Il a ajouté : « Je me suis rendu à l'entrepôt pour leur dire qu'ils n'avaient aucun droit sur les médicaments et que ceux-ci devraient être donnés aux gens et non pas revendus. Ils m'ont détenu et ont dit qu'ils me briseraient les deux jambes si jamais je revenais ».

Dans le quartier de Saïf al-Dawla, un chef qui meublait un nouveau QG pour son bataillon nouvellement formé s'est rendu dans une enceinte scolaire avec quelques-uns de ses hommes. En fin d'après-midi, un groupe de civils se tenait là, debout, regardant les hommes écumer l'école. Des images déchirées et brûlées d'Assad jonchaient le sol. Les bureaux et les chaises étaient retournés et cassés, et les fleurs en plastique et les projets des élèves étaient éparpillés.

Les hommes ont transporté quelques tables, sofas et chaises en dehors de l'école et les ont empilés au coin de la rue. Des ordinateurs et des moniteurs ont suivi.

Un combattant a enregistré le butin dans un gros carnet. « Nous le gardons en sécurité dans un entrepôt », dit-il.

Plus tard dans la semaine, j'ai vu les sofas et les ordinateurs de l'école bien installés dans le nouvel appartement du chef.

Sur les lignes de front du quartier Ameriya, au sud d'Alep, nous avons rencontré Abara et ses hommes.

Abara est jeune et petit, à peine plus de vingt ans, avec les cheveux clairs et quelques taches de rousseur sur le visage. Il avait déserté l'armée un an auparavant. Nous nous étions rencontrés une première fois trois mois plus tôt lorsqu'il conduisait ses hommes dans les ruelles de Salahuddin, et beaucoup de ses combattants ont été tué ou estropiés depuis.

Maintenant il était assis avec les survivants sur un sol de béton froid dans un immeuble abandonné, à un pâté de maisons des troupes gouvernementales. Entre les hommes se trouvaient une jarre d'olives vertes graisseuses, un sac de pain, une assiette d'huile d'olive et un peu de thym. « C'est bien pire maintenant », dit Abara de la guerre. « A présent, les chefs cherchent du cuivre et du blé au lieu de libérer la ville ».

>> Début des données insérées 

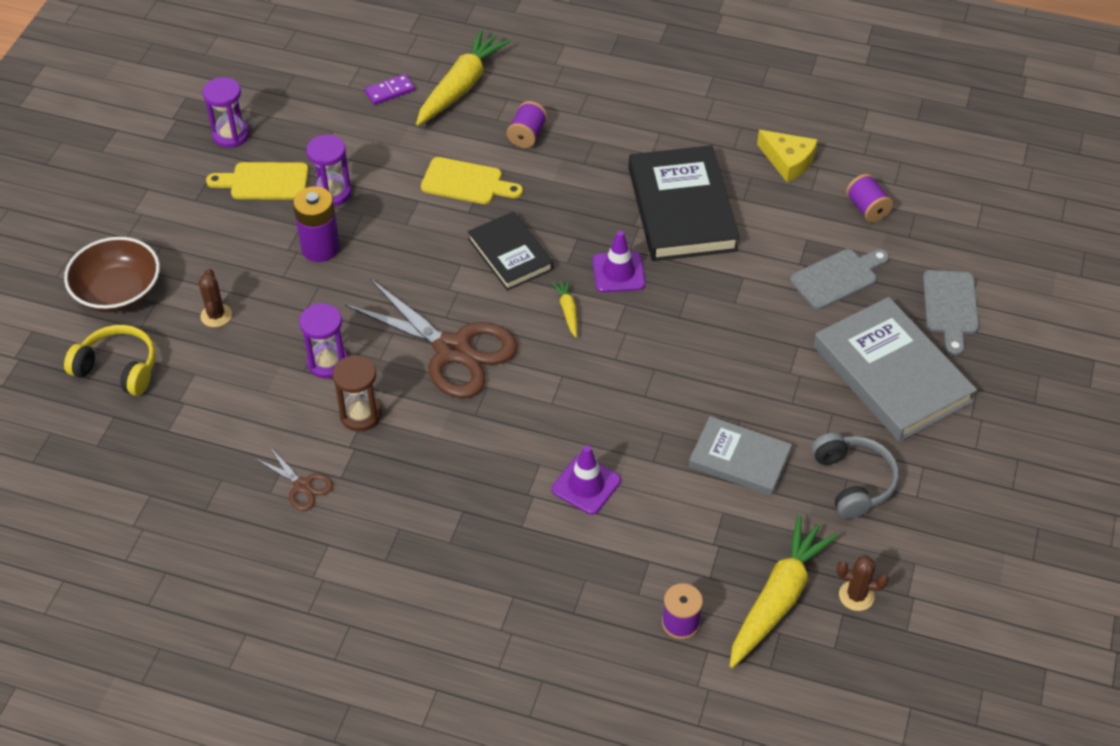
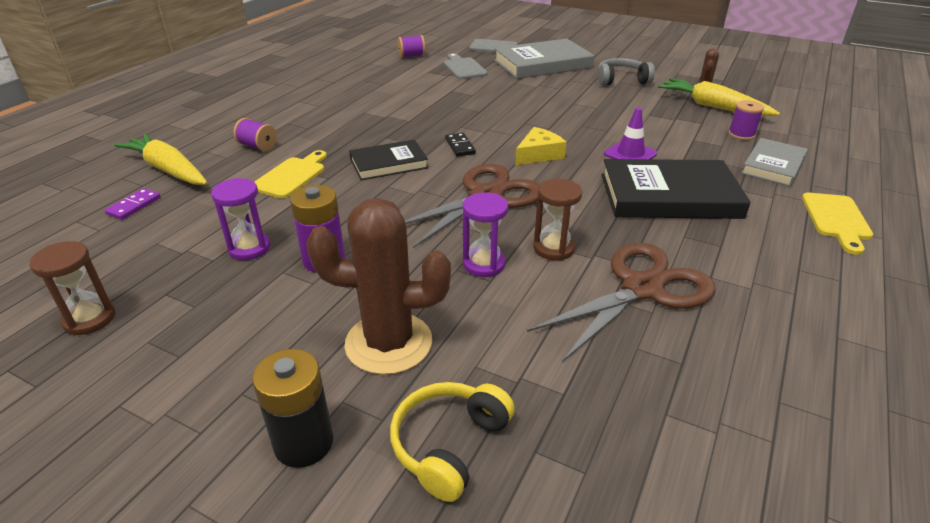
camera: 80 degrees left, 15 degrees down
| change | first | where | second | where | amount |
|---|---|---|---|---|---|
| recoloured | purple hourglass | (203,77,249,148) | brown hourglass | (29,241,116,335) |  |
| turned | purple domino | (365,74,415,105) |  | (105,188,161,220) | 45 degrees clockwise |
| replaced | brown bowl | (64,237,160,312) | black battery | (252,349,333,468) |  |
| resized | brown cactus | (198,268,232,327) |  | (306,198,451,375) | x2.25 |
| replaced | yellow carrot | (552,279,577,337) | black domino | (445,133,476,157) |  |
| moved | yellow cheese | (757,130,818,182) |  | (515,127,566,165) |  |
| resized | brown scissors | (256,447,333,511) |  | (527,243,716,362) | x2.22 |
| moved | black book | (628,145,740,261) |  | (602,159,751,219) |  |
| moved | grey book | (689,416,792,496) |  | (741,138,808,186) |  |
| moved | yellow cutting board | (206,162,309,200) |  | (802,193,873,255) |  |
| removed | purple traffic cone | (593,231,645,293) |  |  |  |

Il ajouta : « Le problème lorsque les gens cessent de combattre est qu'après avoir libéré une zone, ils ont besoin de ressources et de munitions et commencent donc à piller les propriétés du gouvernement. Lorsqu'ils ont fini, ils se tournent vers le pillage d'autres propriétés et deviennent des voleurs ».

L'espace physique qui le sépare en ce moment de la ligne de front du gouvernement est constitué d'une série d'immeubles en ruines où les snipers des deux camps tirent sur tout ce qui bouge, ou preqsue !

« Quand l'armée nous a attaqués la semaine dernière, l'unité qui se trouvait ici a abandonné son poste et battu en retraite », a-t-il dit.

Maintenant, pour reconquérir le territoire perdu, il a dit qu'il devrait se battre maison après maison. « Pourquoi le ferais-je lorsque les autres pillent ? »

Il a ajouté avec lassitude : « Un jour, lorsque la guerre contre Bachar sera terminée, une autre guerre commencera contre les pillards et les voleurs.